GOAL OF THE EXERCISE: Copy nothing but the lines below running from the line containing "Log into GitHub" through the line containing "Create a new project", both end lines included.

DATA TO PROCESS:

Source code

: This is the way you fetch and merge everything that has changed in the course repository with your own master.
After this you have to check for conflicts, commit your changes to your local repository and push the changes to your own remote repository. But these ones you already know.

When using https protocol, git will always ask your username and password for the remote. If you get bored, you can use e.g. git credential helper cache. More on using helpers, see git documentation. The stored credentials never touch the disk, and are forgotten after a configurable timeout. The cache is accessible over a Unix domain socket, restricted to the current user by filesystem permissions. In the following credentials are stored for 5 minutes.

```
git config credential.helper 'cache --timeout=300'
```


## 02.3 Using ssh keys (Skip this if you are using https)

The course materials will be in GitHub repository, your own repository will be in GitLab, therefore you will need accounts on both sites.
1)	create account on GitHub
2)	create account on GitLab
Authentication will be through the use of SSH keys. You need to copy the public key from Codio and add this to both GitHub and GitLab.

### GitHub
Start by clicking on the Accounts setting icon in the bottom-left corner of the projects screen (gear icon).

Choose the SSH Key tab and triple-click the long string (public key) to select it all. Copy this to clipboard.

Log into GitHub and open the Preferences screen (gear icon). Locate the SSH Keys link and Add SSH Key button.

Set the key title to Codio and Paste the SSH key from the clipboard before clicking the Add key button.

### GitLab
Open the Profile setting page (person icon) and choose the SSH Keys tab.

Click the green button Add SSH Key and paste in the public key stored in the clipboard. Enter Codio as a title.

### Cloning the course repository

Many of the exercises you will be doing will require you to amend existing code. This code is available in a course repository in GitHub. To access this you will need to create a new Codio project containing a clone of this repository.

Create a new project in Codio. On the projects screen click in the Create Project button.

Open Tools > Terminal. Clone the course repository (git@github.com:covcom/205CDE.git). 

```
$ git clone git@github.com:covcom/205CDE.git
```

WRITTEN SOLUTION:
Log into GitHub and open the Preferences screen (gear icon). Locate the SSH Keys link and Add SSH Key button.

Set the key title to Codio and Paste the SSH key from the clipboard before clicking the Add key button.

### GitLab
Open the Profile setting page (person icon) and choose the SSH Keys tab.

Click the green button Add SSH Key and paste in the public key stored in the clipboard. Enter Codio as a title.

### Cloning the course repository

Many of the exercises you will be doing will require you to amend existing code. This code is available in a course repository in GitHub. To access this you will need to create a new Codio project containing a clone of this repository.

Create a new project in Codio. On the projects screen click in the Create Project button.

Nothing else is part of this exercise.